##### Dataset records
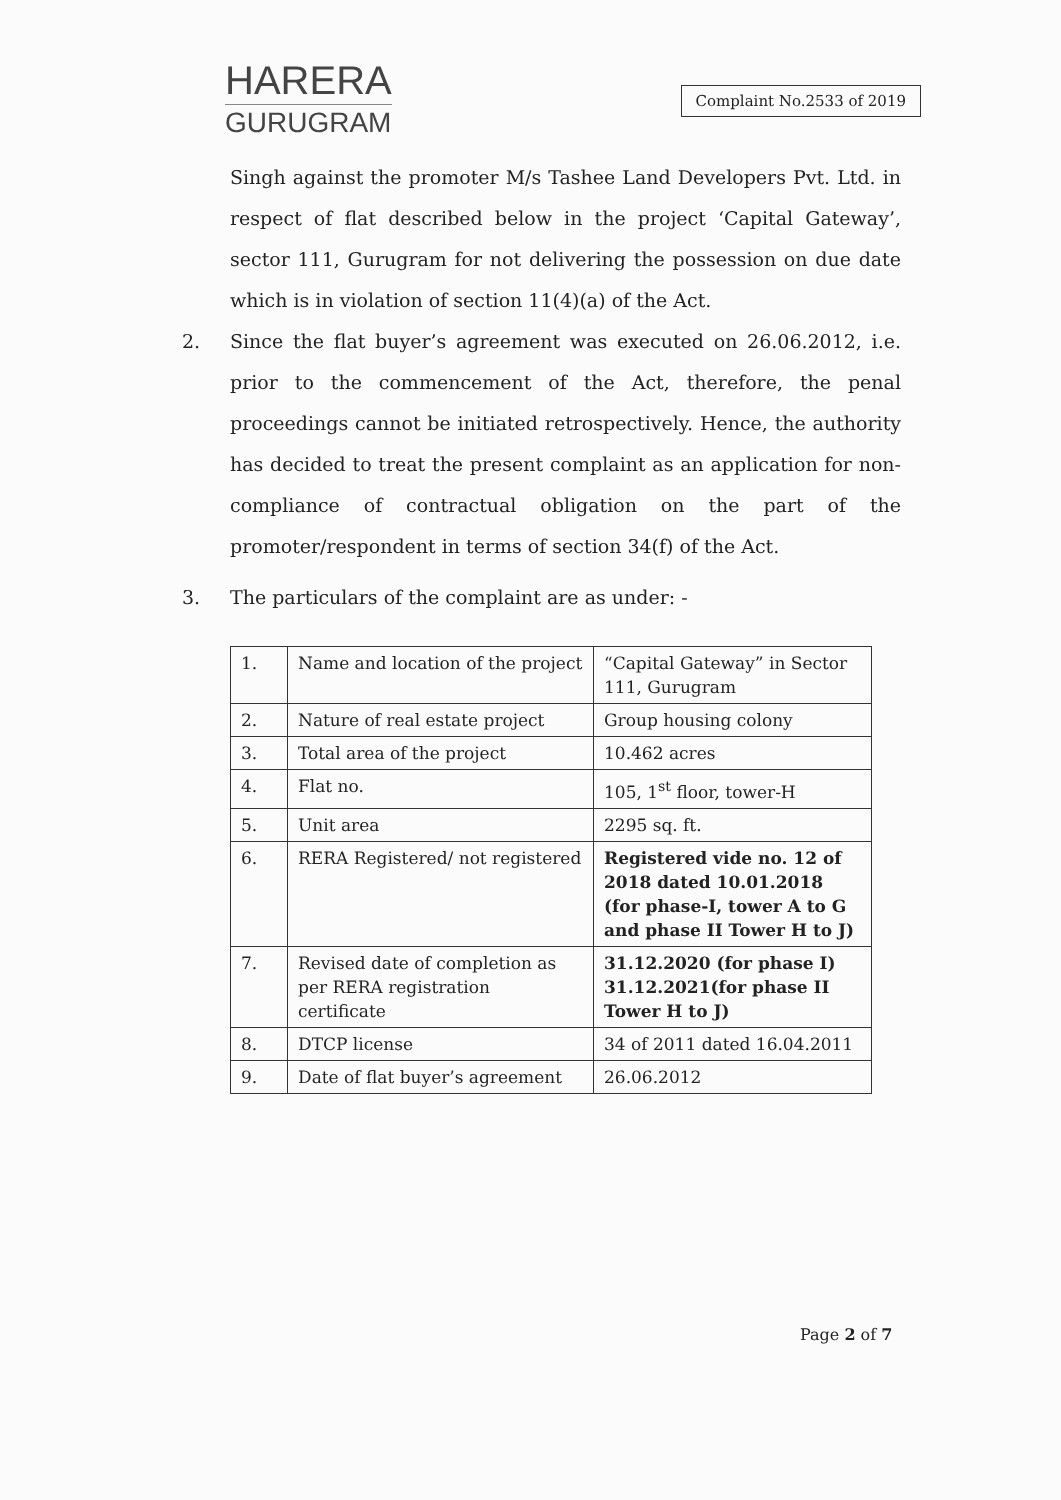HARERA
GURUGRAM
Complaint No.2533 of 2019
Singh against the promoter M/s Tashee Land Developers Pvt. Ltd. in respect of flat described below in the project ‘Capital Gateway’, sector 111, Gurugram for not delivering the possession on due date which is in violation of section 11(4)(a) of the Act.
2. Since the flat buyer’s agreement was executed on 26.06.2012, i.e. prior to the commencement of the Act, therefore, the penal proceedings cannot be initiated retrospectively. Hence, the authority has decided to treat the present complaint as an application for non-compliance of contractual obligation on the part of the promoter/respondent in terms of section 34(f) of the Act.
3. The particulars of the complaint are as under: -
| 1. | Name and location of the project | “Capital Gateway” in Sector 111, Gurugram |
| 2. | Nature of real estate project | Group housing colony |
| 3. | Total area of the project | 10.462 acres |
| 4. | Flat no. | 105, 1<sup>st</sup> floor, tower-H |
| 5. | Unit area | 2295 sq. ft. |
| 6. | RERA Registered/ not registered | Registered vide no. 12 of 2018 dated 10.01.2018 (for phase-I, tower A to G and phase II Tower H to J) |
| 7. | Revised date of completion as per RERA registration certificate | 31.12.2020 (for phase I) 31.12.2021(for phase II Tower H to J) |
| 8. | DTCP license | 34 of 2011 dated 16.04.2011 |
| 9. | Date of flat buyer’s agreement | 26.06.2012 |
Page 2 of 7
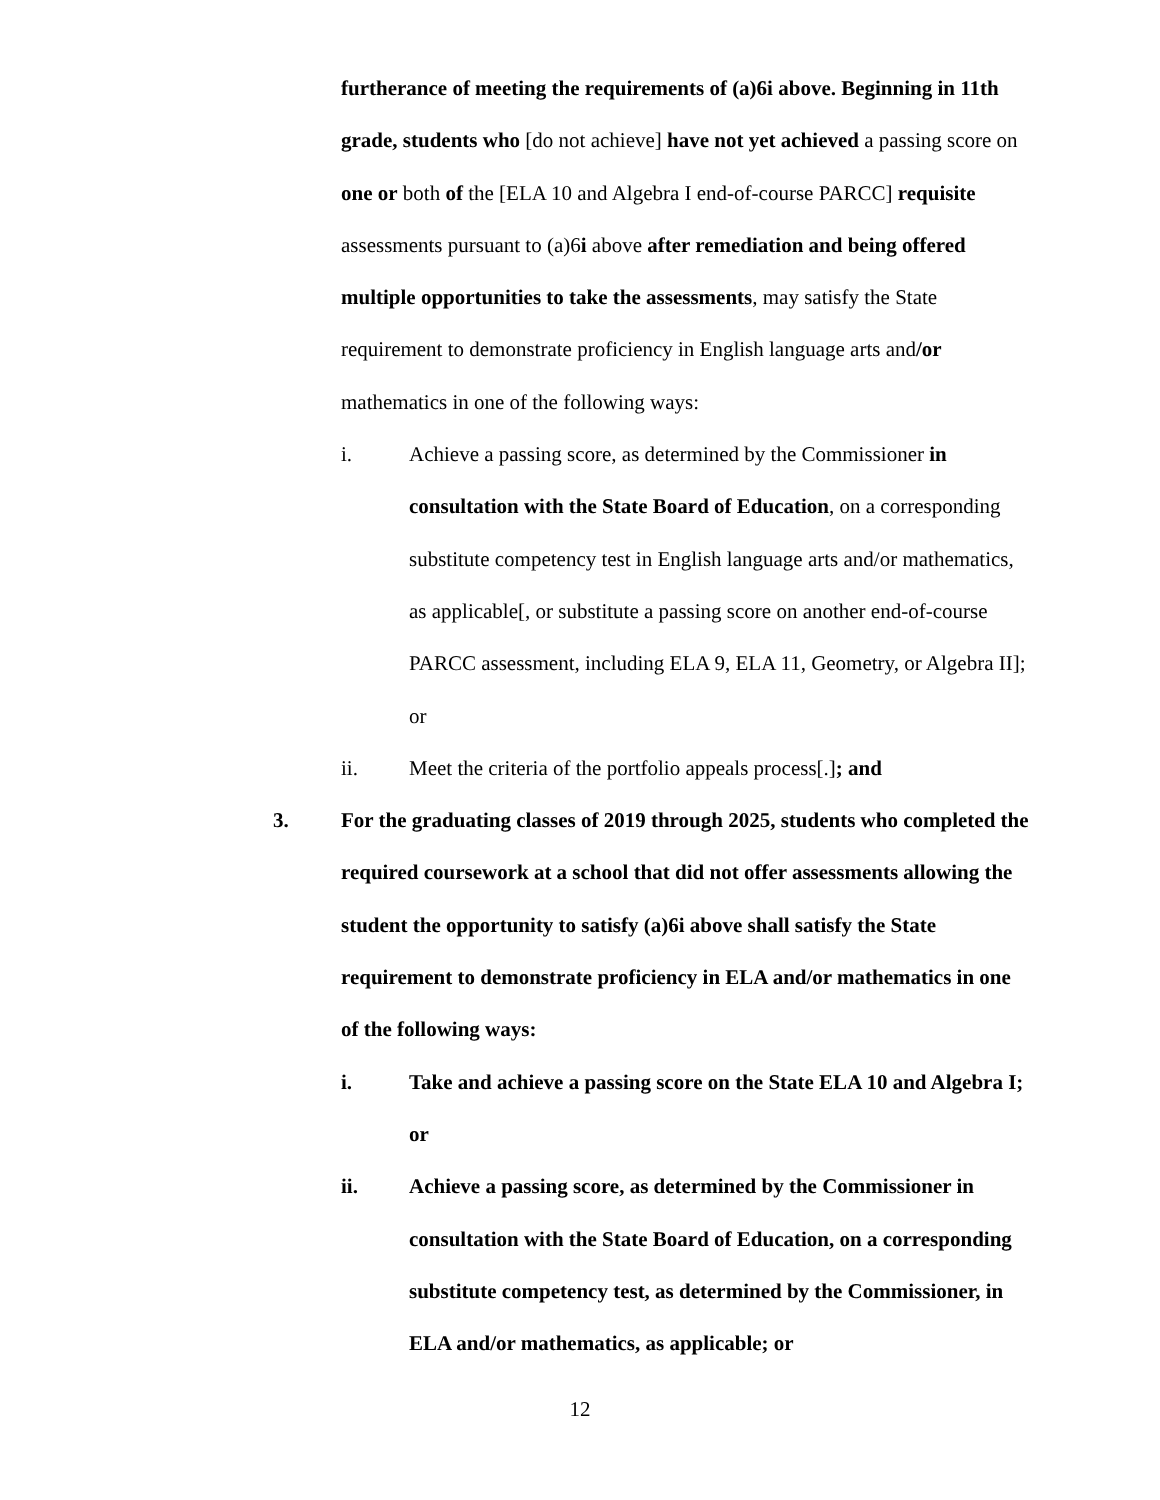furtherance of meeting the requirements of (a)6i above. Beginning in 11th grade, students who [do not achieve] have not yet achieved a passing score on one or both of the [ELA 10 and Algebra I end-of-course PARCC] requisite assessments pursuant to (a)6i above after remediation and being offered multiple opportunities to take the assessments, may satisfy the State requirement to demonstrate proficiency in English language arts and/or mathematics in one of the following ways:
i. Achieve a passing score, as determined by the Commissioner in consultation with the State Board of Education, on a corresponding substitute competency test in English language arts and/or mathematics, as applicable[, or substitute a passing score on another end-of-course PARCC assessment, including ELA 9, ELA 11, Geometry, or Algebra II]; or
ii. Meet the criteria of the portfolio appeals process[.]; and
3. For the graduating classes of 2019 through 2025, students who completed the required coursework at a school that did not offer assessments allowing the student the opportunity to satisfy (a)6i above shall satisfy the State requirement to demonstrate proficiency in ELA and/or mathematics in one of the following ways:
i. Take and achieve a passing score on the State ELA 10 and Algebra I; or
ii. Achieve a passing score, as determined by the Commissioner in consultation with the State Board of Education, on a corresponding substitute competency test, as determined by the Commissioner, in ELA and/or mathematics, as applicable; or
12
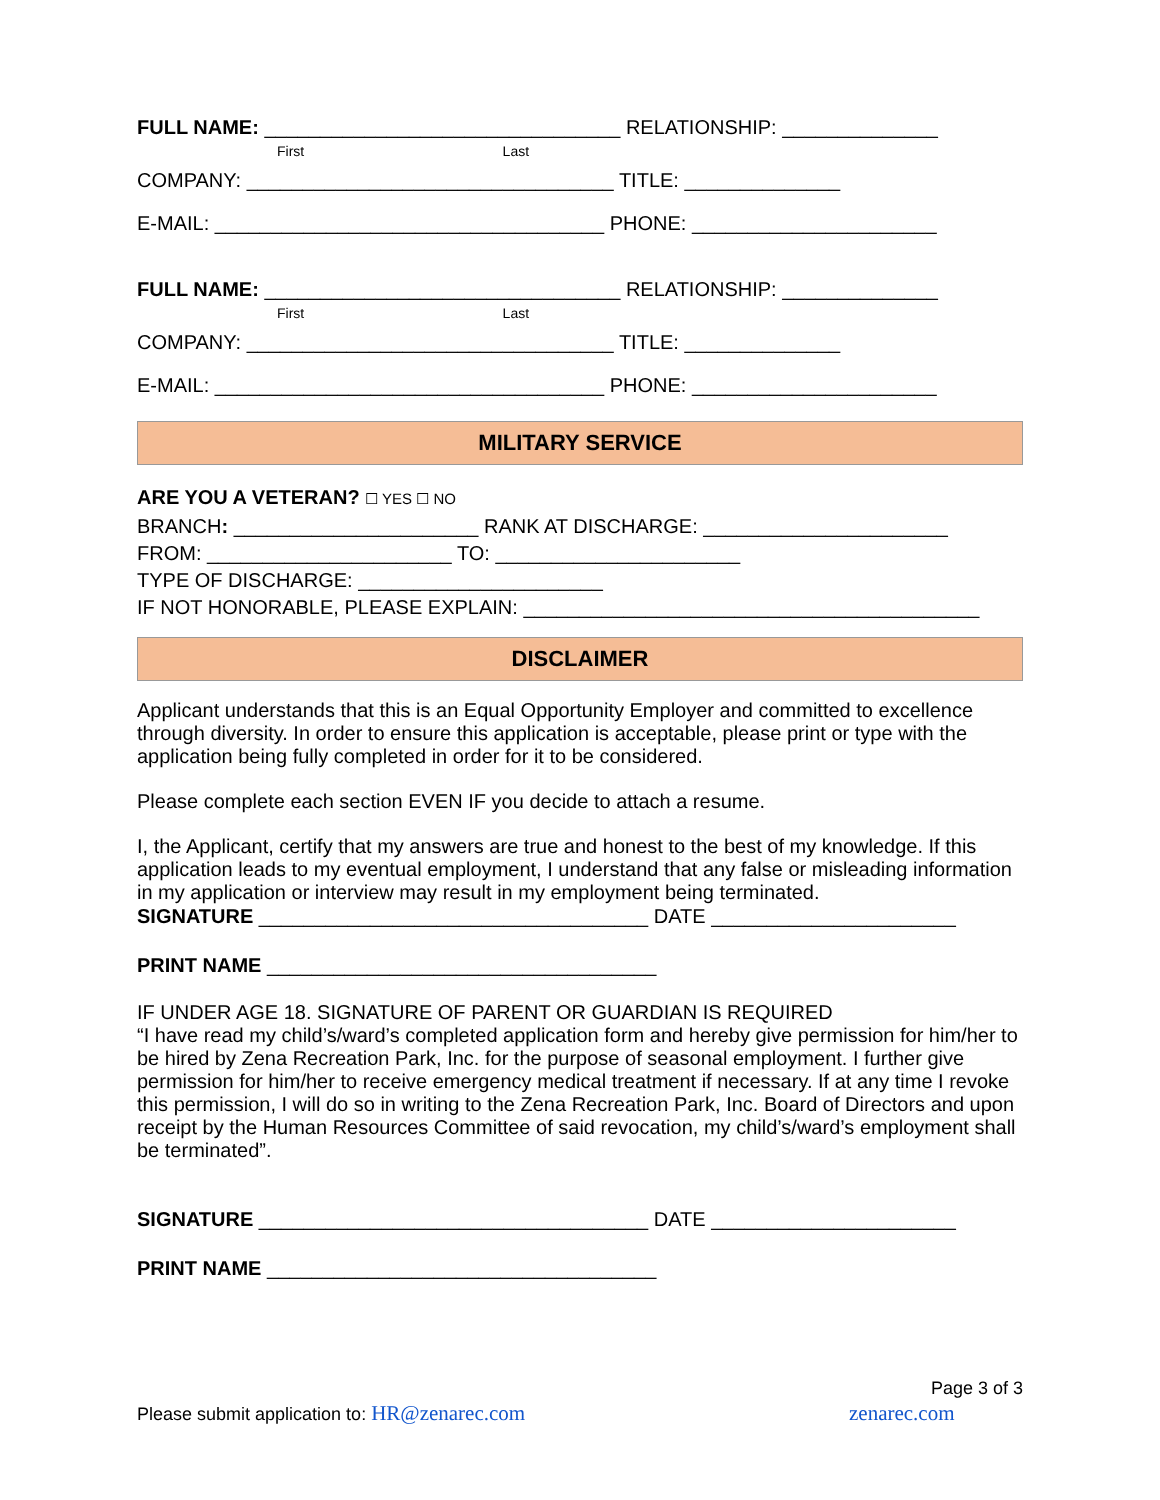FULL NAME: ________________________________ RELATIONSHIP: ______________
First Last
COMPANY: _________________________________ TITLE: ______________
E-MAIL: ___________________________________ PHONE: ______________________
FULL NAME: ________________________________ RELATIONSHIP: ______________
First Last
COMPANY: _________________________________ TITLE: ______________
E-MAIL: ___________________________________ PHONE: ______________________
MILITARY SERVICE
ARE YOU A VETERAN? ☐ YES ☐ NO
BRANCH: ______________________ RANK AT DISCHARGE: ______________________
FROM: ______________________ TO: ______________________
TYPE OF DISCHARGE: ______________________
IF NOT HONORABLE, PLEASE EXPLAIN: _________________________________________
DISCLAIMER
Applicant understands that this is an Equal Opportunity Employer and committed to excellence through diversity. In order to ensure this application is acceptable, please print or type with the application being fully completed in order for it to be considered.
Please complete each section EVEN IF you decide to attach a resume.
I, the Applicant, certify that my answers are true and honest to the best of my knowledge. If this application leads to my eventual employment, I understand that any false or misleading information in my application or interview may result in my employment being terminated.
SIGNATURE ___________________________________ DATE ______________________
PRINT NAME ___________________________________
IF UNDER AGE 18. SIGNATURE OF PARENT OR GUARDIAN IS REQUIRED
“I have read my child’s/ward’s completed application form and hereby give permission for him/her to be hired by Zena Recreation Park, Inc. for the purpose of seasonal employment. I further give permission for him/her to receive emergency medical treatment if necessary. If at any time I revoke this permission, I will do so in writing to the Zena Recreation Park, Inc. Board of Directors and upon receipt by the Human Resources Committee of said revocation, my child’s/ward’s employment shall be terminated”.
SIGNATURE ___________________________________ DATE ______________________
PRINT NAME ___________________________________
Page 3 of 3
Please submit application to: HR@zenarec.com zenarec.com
##########
Instructions to follow:
Only the text of the listing should be returned, exactly and in full; no image goes into the copy.

Response to the exercise:
HARERA
GURUGRAM
Complaint No.2533 of 2019
Singh against the promoter M/s Tashee Land Developers Pvt. Ltd. in respect of flat described below in the project ‘Capital Gateway’, sector 111, Gurugram for not delivering the possession on due date which is in violation of section 11(4)(a) of the Act.
2. Since the flat buyer’s agreement was executed on 26.06.2012, i.e. prior to the commencement of the Act, therefore, the penal proceedings cannot be initiated retrospectively. Hence, the authority has decided to treat the present complaint as an application for non-compliance of contractual obligation on the part of the promoter/respondent in terms of section 34(f) of the Act.
3. The particulars of the complaint are as under: -
| 1. | Name and location of the project | “Capital Gateway” in Sector 111, Gurugram |
| 2. | Nature of real estate project | Group housing colony |
| 3. | Total area of the project | 10.462 acres |
| 4. | Flat no. | 105, 1<sup>st</sup> floor, tower-H |
| 5. | Unit area | 2295 sq. ft. |
| 6. | RERA Registered/ not registered | Registered vide no. 12 of 2018 dated 10.01.2018 (for phase-I, tower A to G and phase II Tower H to J) |
| 7. | Revised date of completion as per RERA registration certificate | 31.12.2020 (for phase I) 31.12.2021(for phase II Tower H to J) |
| 8. | DTCP license | 34 of 2011 dated 16.04.2011 |
| 9. | Date of flat buyer’s agreement | 26.06.2012 |
Page 2 of 7
furtherance of meeting the requirements of (a)6i above. Beginning in 11th grade, students who [do not achieve] have not yet achieved a passing score on one or both of the [ELA 10 and Algebra I end-of-course PARCC] requisite assessments pursuant to (a)6i above after remediation and being offered multiple opportunities to take the assessments, may satisfy the State requirement to demonstrate proficiency in English language arts and/or mathematics in one of the following ways:
i. Achieve a passing score, as determined by the Commissioner in consultation with the State Board of Education, on a corresponding substitute competency test in English language arts and/or mathematics, as applicable[, or substitute a passing score on another end-of-course PARCC assessment, including ELA 9, ELA 11, Geometry, or Algebra II]; or
ii. Meet the criteria of the portfolio appeals process[.]; and
3. For the graduating classes of 2019 through 2025, students who completed the required coursework at a school that did not offer assessments allowing the student the opportunity to satisfy (a)6i above shall satisfy the State requirement to demonstrate proficiency in ELA and/or mathematics in one of the following ways:
i. Take and achieve a passing score on the State ELA 10 and Algebra I; or
ii. Achieve a passing score, as determined by the Commissioner in consultation with the State Board of Education, on a corresponding substitute competency test, as determined by the Commissioner, in ELA and/or mathematics, as applicable; or
12
FULL NAME: ________________________________ RELATIONSHIP: ______________
First Last
COMPANY: _________________________________ TITLE: ______________
E-MAIL: ___________________________________ PHONE: ______________________
FULL NAME: ________________________________ RELATIONSHIP: ______________
First Last
COMPANY: _________________________________ TITLE: ______________
E-MAIL: ___________________________________ PHONE: ______________________
MILITARY SERVICE
ARE YOU A VETERAN? ☐ YES ☐ NO
BRANCH: ______________________ RANK AT DISCHARGE: ______________________
FROM: ______________________ TO: ______________________
TYPE OF DISCHARGE: ______________________
IF NOT HONORABLE, PLEASE EXPLAIN: _________________________________________
DISCLAIMER
Applicant understands that this is an Equal Opportunity Employer and committed to excellence through diversity. In order to ensure this application is acceptable, please print or type with the application being fully completed in order for it to be considered.
Please complete each section EVEN IF you decide to attach a resume.
I, the Applicant, certify that my answers are true and honest to the best of my knowledge. If this application leads to my eventual employment, I understand that any false or misleading information in my application or interview may result in my employment being terminated.
SIGNATURE ___________________________________ DATE ______________________
PRINT NAME ___________________________________
IF UNDER AGE 18. SIGNATURE OF PARENT OR GUARDIAN IS REQUIRED
“I have read my child’s/ward’s completed application form and hereby give permission for him/her to be hired by Zena Recreation Park, Inc. for the purpose of seasonal employment. I further give permission for him/her to receive emergency medical treatment if necessary. If at any time I revoke this permission, I will do so in writing to the Zena Recreation Park, Inc. Board of Directors and upon receipt by the Human Resources Committee of said revocation, my child’s/ward’s employment shall be terminated”.
SIGNATURE ___________________________________ DATE ______________________
PRINT NAME ___________________________________
Page 3 of 3
Please submit application to: HR@zenarec.com zenarec.com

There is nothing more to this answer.